During the years with the collectives Marker had also put his efforts into restoring a 1935 Soviet silent by the name of Happiness (Schastye). A deft mix of comedy, political satire and parable, it clearly appealed to his mindset – as did the picture’s director, Aleksandr Medvedkin. At the same time Marker made a documentary on the man, 1971’s Le Train en marche (The Train Rolls On), and would return to him in 1993 for The Last Bolshevik. These were part of a number of idiosyncratic filmmaker-focused efforts, most notably his behind-the-scenes look at the making of Akira Kurosawa’s Ran, simply titled A.K. (1985), the portrait of Andrei Tarkovsky that was One Day In The Life Of Andrei Arsenevich (1999) and, arguably, the Chris Marker self-portrait that is Sans Soleil. None of these were documentaries in the conventional sense but rather, much like the early ‘travelogues’, deeply personal reactions. Anyone expecting information to be gleaned in the manner we’re now used to thanks to too many DVD featurettes will come away sorely disappointed. Those looking for an intimate glimpse of the filmmaker at work are much more likely to find satisfaction.

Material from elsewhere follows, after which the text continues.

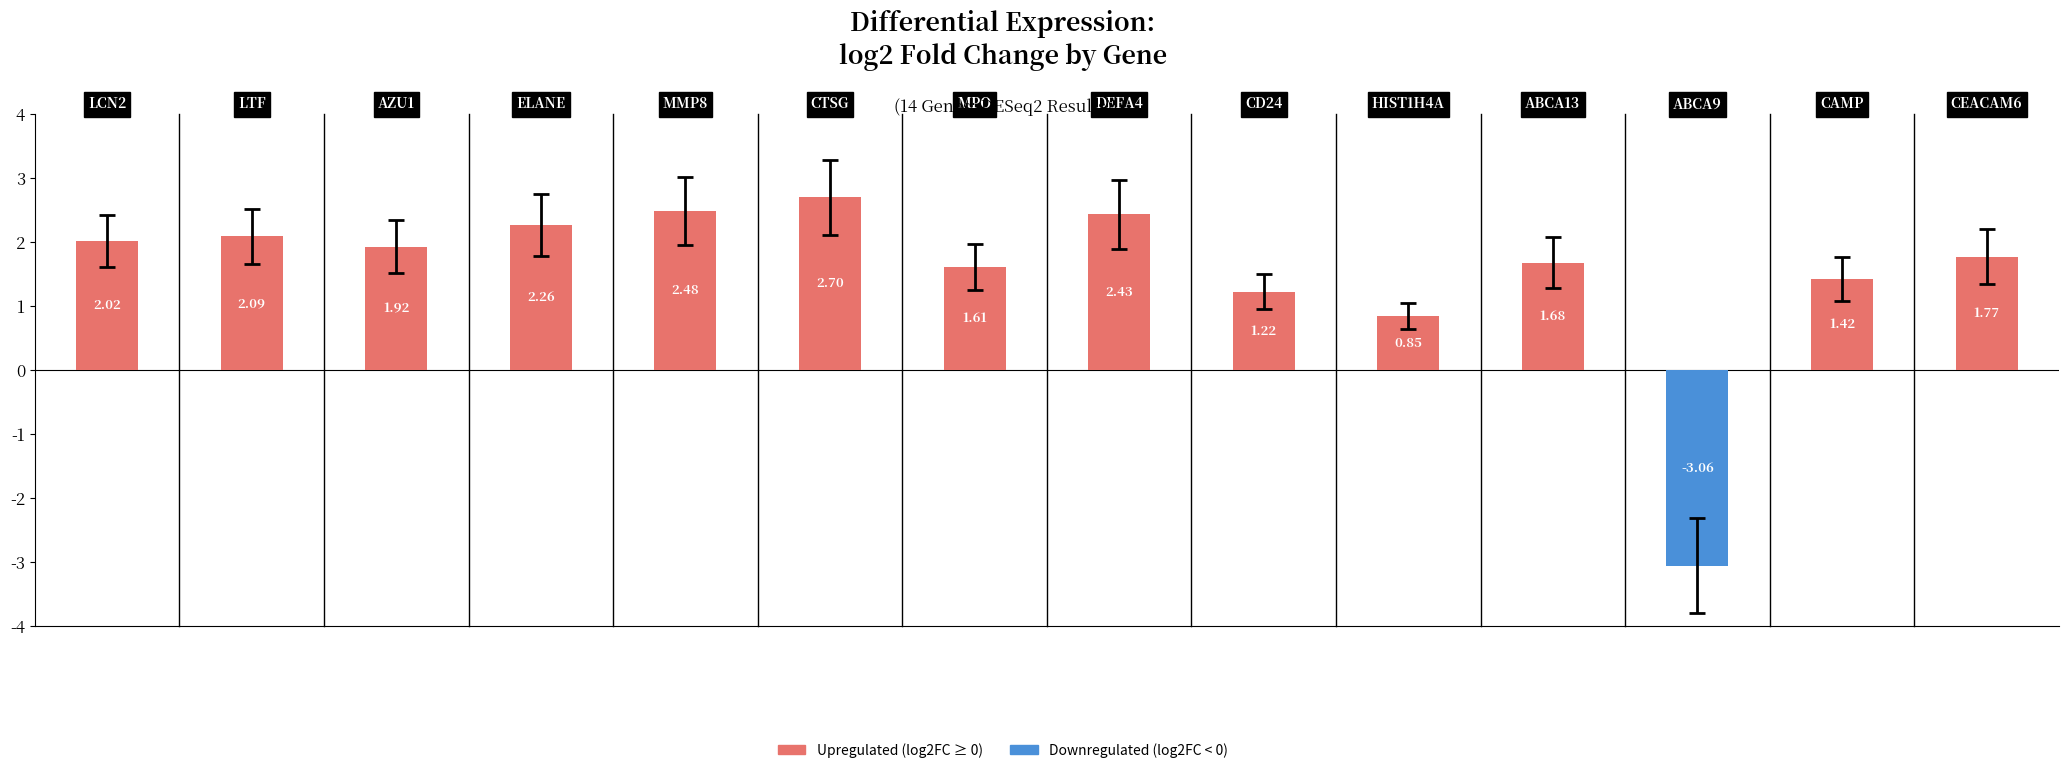

What is the difference between the log2FoldChange values at ABCA13 and MPO?

0.1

A.K. was captured with a camcorder, a signal – much like Sans Soleil‘s video effects – that Marker was getting increasingly engrossed in the possibilities of technology. The VHS informed Le 20 heures dans les camps (aka Prime Time In The Camps), his 1993 documentary on a Bosnian refugee camp and how videotape is used to keep its inhabitants up to date with the news. Meanwhile 1997’s Level Five, as its title suggests, felt the influence of videogames. His CD-ROM Immemory, first released in English the following year, went even further and allowed viewers to navigate its contents in a number of ways; there were more than 20 hours of material to absorb. Not content with keeping up with the times, Marker also managed to predict the future: his three-minute short from 1988, Cat Listening To Music, was just that, except it also seems eerily like so many moggy-related YouTube clips of today.
There has always been a feeling that Marker was somehow ageless, such was his ability to stay with and document the times. Famously shy, he rarely granted interviews or allowed photos of himself to circulate – he was represented instead by a drawing of his cat, Guillaume-en-Egypte, whether it be in the virtual world of Second Life or in a documentary by his good friend Agnès Varda. It appeared that the feline had Dorian Gray qualities; we were never able to see the man get old. And so, I suspect, for many Chris Marker will continue to live on through his avatar: the ever-curious cat who provided us all with sixty years of remarkable cinema.